The Kau Desert is not a true, or climatic, desert. In other words, it hasn’t formed primarily because of low rainfall: Annual precipitation here generally exceeds 39 inches. It is true that the Desert lies on the leeward flank of the Big Island, and thus exhibits a rainshadow climate drier than the northeastern side. But the primary cause of the Kau Desert’s sparse vegetation is geologic.
The Desert is underlain by porous lava flows and volcanic ash, and rainwater tends to percolate quickly deep into the ground. On top of that, acid rain is common here due to chemical reactions between atmospheric water vapor and volcanic gasses emitted from Kilauea Volcano. It all translates to a rather harsh environment for plant life: dry and even outright toxic.
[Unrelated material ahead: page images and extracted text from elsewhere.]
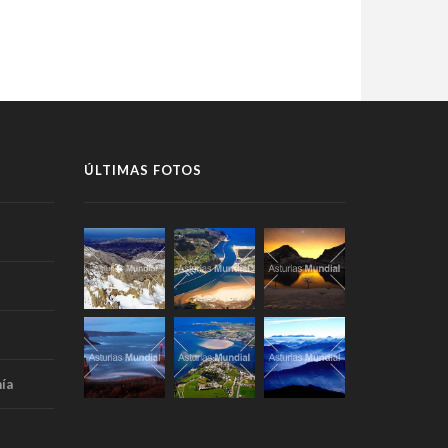
ÚLTIMAS FOTOS
ía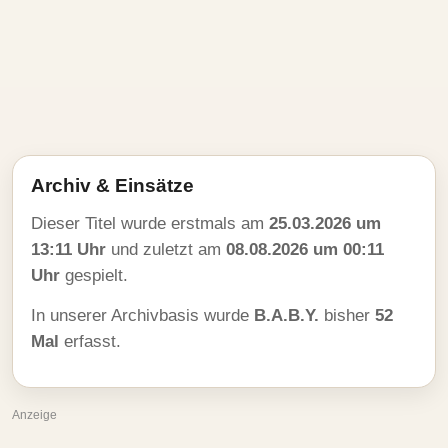
Archiv & Einsätze
Dieser Titel wurde erstmals am
25.03.2026 um
13:11 Uhr
und zuletzt am
08.08.2026 um 00:11
Uhr
gespielt.
In unserer Archivbasis wurde
B.A.B.Y.
bisher
52
Mal
erfasst.
Anzeige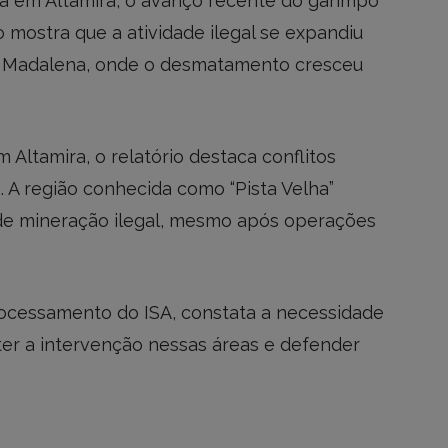
da em Altamira, o avanço recente do garimpo
o mostra que a atividade ilegal se expandiu
é Madalena, onde o desmatamento cresceu
Altamira, o relatório destaca conflitos
 A região conhecida como “Pista Velha”
a de mineração ilegal, mesmo após operações
rocessamento do ISA, constata a necessidade
er a intervenção nessas áreas e defender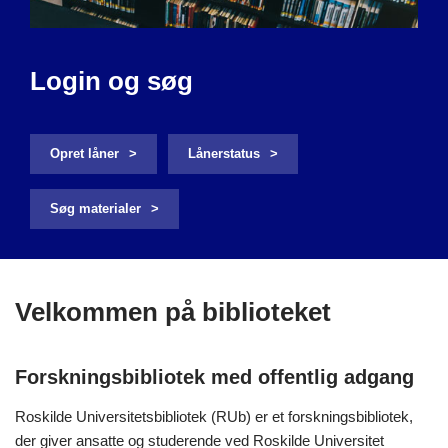
Login og søg
Opret låner
Lånerstatus
Søg materialer
Velkommen på biblioteket
Forskningsbibliotek med offentlig adgang
Roskilde Universitetsbibliotek (RUb) er et forskningsbibliotek,
der giver ansatte og studerende ved Roskilde Universitet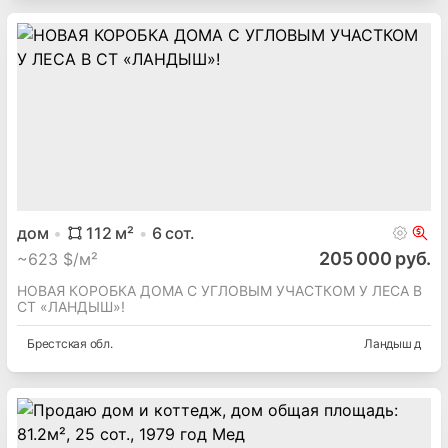
дом
112
м²
6
сот.
205 000 руб.
~
623 $/м²
НОВАЯ КОРОБКА ДОМА С УГЛОВЫМ УЧАСТКОМ У ЛЕСА В
СТ «ЛАНДЫШ»!
Брестская
обл.
Ландыш д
That said, you’ll see some vegetation in the Kau Desert, including widely scattered trees and shrubs.
Much of the Kau Desert is blanketed in a geologic formation called the Keanakakoi Ash, reckoned to have been deposited between the late 15th and late 18th centuries. This ash tells the story of explosive eruptions from Kilauea Volcano, likely when magma erupted into a lake within the summit’s Halemaumau Crater and flashed water to steam. The most famous such eruption was that of 1790, which overtook warriors under Chief Keoua, then battled his cousin Kamehameha. One of Keoua’s parties perished in the suffocating ash and hot gasses. This event—called Keonehelelei, “the Falling Sands”—was recorded by the tax assessor Frederick S. Lyman in 1857 based on information from Native Hawaiians.
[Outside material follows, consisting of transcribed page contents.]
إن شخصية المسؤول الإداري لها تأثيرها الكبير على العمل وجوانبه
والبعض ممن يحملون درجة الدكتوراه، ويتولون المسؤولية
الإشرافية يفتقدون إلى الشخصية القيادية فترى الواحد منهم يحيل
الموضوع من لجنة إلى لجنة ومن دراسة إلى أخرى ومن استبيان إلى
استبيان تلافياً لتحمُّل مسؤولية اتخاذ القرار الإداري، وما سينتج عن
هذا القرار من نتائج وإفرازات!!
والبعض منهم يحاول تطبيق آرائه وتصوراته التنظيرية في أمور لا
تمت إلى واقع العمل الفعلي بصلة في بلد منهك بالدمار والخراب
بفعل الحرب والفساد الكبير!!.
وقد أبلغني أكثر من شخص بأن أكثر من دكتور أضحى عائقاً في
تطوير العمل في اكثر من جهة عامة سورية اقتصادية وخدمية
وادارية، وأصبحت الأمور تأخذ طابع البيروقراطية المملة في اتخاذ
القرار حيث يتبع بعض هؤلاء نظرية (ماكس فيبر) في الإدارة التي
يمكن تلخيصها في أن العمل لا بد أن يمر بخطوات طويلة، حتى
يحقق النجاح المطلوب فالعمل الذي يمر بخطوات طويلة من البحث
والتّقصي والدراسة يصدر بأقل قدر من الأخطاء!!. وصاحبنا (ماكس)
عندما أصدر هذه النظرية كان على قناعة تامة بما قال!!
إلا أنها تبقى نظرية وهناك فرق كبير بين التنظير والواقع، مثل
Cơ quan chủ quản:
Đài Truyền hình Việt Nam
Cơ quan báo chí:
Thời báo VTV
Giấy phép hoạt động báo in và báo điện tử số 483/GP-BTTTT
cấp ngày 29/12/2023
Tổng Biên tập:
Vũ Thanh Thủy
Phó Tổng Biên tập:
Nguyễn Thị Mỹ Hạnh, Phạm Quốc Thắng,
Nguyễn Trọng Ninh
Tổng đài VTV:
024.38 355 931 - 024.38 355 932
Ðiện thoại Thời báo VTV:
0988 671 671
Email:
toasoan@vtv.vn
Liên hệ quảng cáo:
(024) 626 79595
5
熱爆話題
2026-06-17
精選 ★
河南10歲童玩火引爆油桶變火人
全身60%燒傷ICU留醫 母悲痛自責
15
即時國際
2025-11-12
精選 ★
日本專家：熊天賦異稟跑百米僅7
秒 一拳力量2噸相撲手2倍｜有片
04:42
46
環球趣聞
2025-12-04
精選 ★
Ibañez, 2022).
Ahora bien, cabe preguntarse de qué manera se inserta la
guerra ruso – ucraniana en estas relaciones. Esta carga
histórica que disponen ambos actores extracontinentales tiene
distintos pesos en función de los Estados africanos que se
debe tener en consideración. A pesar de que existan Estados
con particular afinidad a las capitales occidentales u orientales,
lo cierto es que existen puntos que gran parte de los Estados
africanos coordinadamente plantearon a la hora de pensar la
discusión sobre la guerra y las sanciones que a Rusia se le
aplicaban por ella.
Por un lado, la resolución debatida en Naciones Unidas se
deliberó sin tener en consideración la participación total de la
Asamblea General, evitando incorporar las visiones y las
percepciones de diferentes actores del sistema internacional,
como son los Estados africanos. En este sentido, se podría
Decades later, in 1919, geologists investigating the Kilauea eruption that produced the hill called Maunaiki chanced upon footprints preserved in the ash of the Kau Desert. At that time, this “Footprints Area” lay outside Hawaii Volcanoes National Park (which had been created only a few years before). In 1938, though, this archaeological area was added to the park.
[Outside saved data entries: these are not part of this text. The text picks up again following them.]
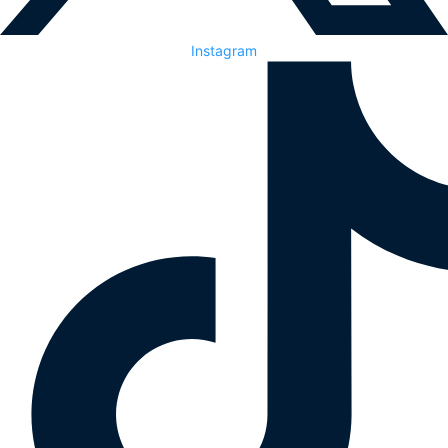
Instagram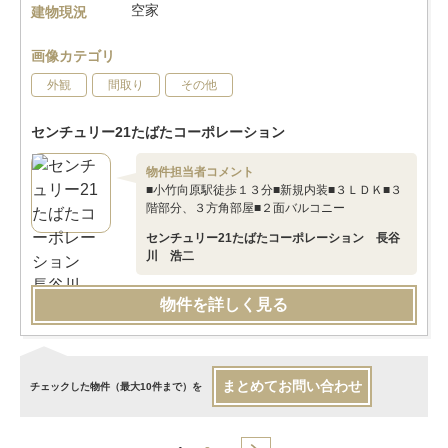
空家
建物現況
画像カテゴリ
外観
間取り
その他
センチュリー21たばたコーポレーション
物件担当者コメント
■小竹向原駅徒歩１３分■新規内装■３ＬＤＫ■３
階部分、３方角部屋■２面バルコニー
センチュリー21たばたコーポレーション 長谷
川 浩二
物件を詳しく見る
まとめてお問い合わせ
チェックした物件（最大10件まで）を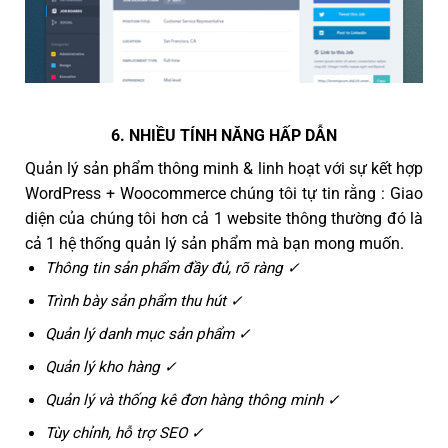
6. NHIỀU TÍNH NĂNG HẤP DẪN
Quản lý sản phẩm thông minh & linh hoạt với sự kết hợp
WordPress + Woocommerce chúng tôi tự tin rằng : Giao
diện của chúng tôi hơn cả 1 website thông thường đó là
cả 1 hệ thống quản lý sản phẩm mà bạn mong muốn.
Thông tin sản phẩm đầy đủ, rõ ràng ✓
Trình bày sản phẩm thu hút ✓
Quản lý danh mục sản phẩm ✓
Quản lý kho hàng ✓
Quản lý và thống kê đơn hàng thông minh ✓
Tùy chỉnh, hỗ trợ SEO ✓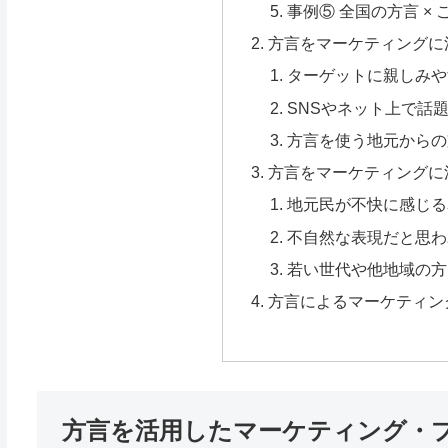
事例⑤ 全国の方言 ×
方言をマーケティングに
ターゲットに親しみや
SNSやネット上で話
方言を使う地元からの
方言をマーケティングに
地元民が不快に感じる
不自然な表現だと思わ
若い世代や他地域の方
方言によるマーケティン
方言を活用したマーケティング・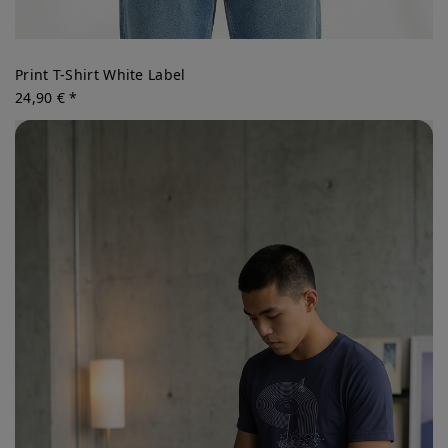
Print T-Shirt White Label
24,90 € *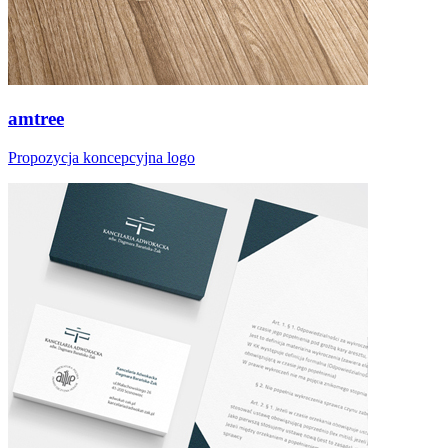
amtree
Propozycja koncepcyjna logo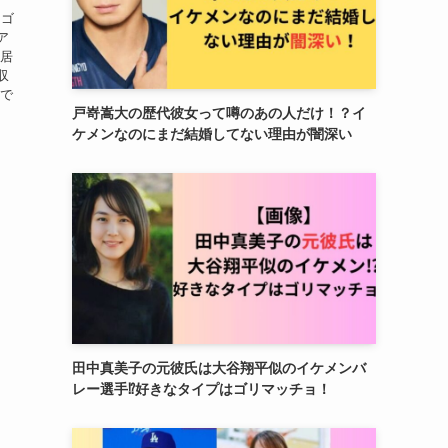
「ゴ
ア
新居
収
事で
戸嵜嵩大の歴代彼女って噂のあの人だけ！？イ
ケメンなのにまだ結婚してない理由が闇深い
田中真美子の元彼氏は大谷翔平似のイケメンバ
レー選手⁉︎好きなタイプはゴリマッチョ！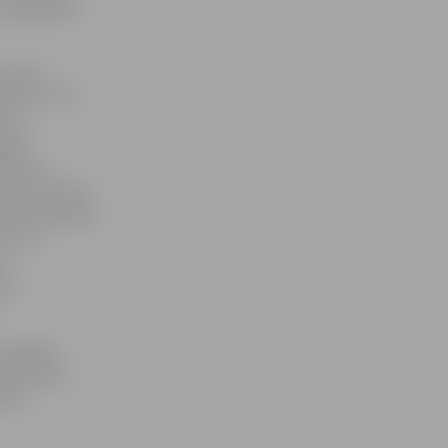
ko papildina
m vieno
mta 20.–30.
e uz
nijā
stīti ar
stā. Savukārt
ultūras telpa
ir arī
ī
īti
uzejā 26.
ar baltvācu
ents.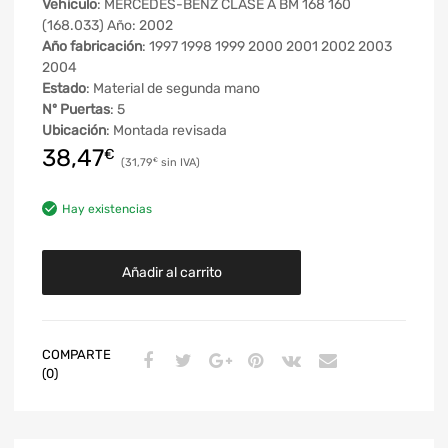
Vehículo
: MERCEDES-BENZ CLASE A BM 168 160
(168.033) Año: 2002
Año fabricación
: 1997 1998 1999 2000 2001 2002 2003
2004
Estado
: Material de segunda mano
Nº Puertas
: 5
Ubicación
: Montada revisada
38,47
€
31,79
€
Hay existencias
Añadir al carrito
COMPARTE
(0)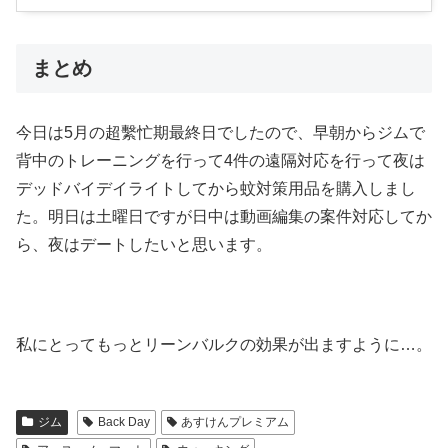
まとめ
今日は5月の超繫忙期最終日でしたので、早朝からジムで
背中のトレーニングを行って4件の遠隔対応を行って夜は
デッドバイデイライトしてから蚊対策用品を購入しまし
た。明日は土曜日ですが日中は動画編集の案件対応してか
ら、夜はデートしたいと思います。
私にとってもっとリーンバルクの効果が出ますように…。
ジム
Back Day
あすけんプレミアム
Long associated with Keoua’s warriors, the footprints left in the Kau Desert ash are now thought to represent a range of people across a broader span of time. They likely mainly show the travels of Native Hawaiians along traditional Kau travel routes, memorialized whenever they passed through fresh ashfall.
A 0.8-mile trail from the Kau Desert Trailhead on Highway 11 leads to a shelter and exhibit in the Footprints Area. You’ll be able to see some of the ash-preserved footprints here: a remarkable testament to how long Native Hawaiians have occupied this place, and how intimately familiar they were with volcanic drama.
The Kau Desert Trail to the Footprints shelter (sometimes called the Footprints Trail) isn’t the only hike you can take in this striking place. About a mile beyond the shelter, you can follow the trail to Maunaiki. Here the Kau Desert Trail intersects the 6.3-mile-long Maunaiki Trail coming from a trailhead on Hilina Pali Road. That’s a rougher, harsher trek, much of it over raw lava rock.
From that Maunaiki junction, meanwhile, the Kau Desert Trail proceeds west, then south. A long hike brings you to the Pepeiao Cabin in the backcountry. Here the Kau Desert Trail continues east to the Hilina Pali Overlook at the end of Hilina Pali Road. The Kaaha Trail, meanwhile, drops down from Pepeiao Cabin to the wilderness coast of Hawaii Volcanoes National Park.
Whether you tackle a long day hike or backcountry adventure, or just check out the Footprints Area on a short walk from Highway 11, the Kau Desert is definitely worth experiencing firsthand. Just be sure not to forget your sun protection—and plenty of water!
-The 2018 Kilauea caldera collapse resulted in a lot of volcanic ash and dust being deposited in the Kau Desert. Ample quantities remain, and even light breezes can stir up this gritty debris. So it’s a good idea to wear sunglasses or other eye protection—even a bandanna or mask.
-Much of the Kau Desert portion of Hawaii Volcanoes National Park lies in its designated wilderness. Be prepared for remote conditions.
-Don’t stray off the trail in the Footprints Area. The footprints themselves and the ash deposits that contain them are fragile and easily disturbed.